##### TEXT SECTION #####

In their work, they found bioethanol to be a promising substitute for fossil fuels in terms of energy transition, which would help to mitigate GHG emissions. In this work a bioethanol production plant from waste conversion was considered, focusing mainly on an electrical-driven solution for the azeotropic water–ethanol distillation tower. The strategy used is Mechanical Vapor Compression (MVC), which converts the steam consumption required to boil the bottom of the column into electrical consumption. According to the authors’ knowledge, this is the first work where a complete evaluation of the MVC implementation in the ethanol–water distillation operation is reported, focusing on the possibility of carbon footprint reduction.

The simulation of the whole distillation unit was carried out with the software Aspen Plus^®, using which the authors selected the best option in terms of a column to be coupled with MVC (Mechanical Vapor Compression). Therefore, two fundamental analyses, especially in an energy transition perspective, were carried out: an economic analysis and an environmental one. These two analyses a restrictively correlated, due to the carbon tax, which economically quantifies the price of CO₂ emissions. It has been reported that, despite an increase in capital cost due to the necessity of a compressor, there is a notable reduction (63%) of the operative costs and a remarkable reduction of carbon dioxide emissions (i.e., a 79% reduction of the overall carbon footprint related to the column operation). Finally, also, the exergetic analysis shows improved efficiency because of the waste exergy stream reduction. Exergetic analysis allowed the quantification of possible improvements related to waste minimization, overcoming the limits of first-principle analysis, which does not take into account the influence of waste streams in its efficiency estimation. The significant reduction of carbon dioxide emissions led to the conclusion that electrification is a potential way to decrease the carbon footprint associated with the production of ethanol. Moreover, given the large number of distillation towers in the chemical industry, the authors are confident that this solution can be applied in different processes, allowing for the fulfilment of the UE goal of carbon neutrality by 2050 and the target of RED II with respect to GHG to be reached.

Plastics are one of the basic construction materials with a wide range of various applications. Polymers and plastics are an essential material in many areas of the economy, ranging from packaging, textiles and electronics to machinery and equipment components as well as various structures. This is due to their numerous advantages, such as low density, ease of shaping, high corrosion resistance and good mechanical strength.

#####

TASK DIRECTIONS → From the text above, list every advantage of plastics that it names. The lines presented here are separate material, independent of the text above.

##### DATA RECORDS #####

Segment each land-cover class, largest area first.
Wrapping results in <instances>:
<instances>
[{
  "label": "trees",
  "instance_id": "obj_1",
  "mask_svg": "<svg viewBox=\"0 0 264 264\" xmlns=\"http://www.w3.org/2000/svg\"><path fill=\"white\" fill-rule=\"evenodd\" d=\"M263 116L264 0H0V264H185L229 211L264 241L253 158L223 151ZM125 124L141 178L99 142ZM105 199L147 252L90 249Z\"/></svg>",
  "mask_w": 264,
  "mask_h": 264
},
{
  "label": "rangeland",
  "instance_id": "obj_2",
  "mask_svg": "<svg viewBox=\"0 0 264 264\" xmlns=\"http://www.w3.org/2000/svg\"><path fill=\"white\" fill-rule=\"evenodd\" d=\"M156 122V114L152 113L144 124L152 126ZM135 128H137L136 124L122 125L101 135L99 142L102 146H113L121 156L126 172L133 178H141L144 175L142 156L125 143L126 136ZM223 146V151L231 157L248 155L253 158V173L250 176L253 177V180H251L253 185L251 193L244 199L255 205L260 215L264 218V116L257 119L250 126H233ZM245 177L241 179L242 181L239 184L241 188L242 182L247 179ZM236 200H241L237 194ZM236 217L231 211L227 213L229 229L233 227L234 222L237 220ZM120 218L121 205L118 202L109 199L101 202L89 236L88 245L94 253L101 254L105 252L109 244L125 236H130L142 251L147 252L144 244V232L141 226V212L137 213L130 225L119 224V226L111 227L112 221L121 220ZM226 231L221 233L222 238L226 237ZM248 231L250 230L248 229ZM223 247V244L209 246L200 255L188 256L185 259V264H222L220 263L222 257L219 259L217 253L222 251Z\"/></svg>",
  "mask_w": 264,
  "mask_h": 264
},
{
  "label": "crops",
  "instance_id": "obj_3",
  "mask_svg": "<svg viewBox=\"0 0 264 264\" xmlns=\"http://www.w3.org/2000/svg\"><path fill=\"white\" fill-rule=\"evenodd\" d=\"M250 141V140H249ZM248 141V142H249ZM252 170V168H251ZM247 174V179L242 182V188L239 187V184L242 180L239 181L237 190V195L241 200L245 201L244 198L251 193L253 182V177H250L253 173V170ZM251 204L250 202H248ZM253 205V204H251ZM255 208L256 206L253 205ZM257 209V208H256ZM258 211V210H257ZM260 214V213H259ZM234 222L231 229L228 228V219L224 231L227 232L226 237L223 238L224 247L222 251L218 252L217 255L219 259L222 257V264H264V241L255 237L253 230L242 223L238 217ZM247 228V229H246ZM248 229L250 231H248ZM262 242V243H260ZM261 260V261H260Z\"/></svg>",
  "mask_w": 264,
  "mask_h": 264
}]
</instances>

#####

WRITTEN RESPONSE → Low density, ease of shaping, high corrosion resistance, good mechanical strength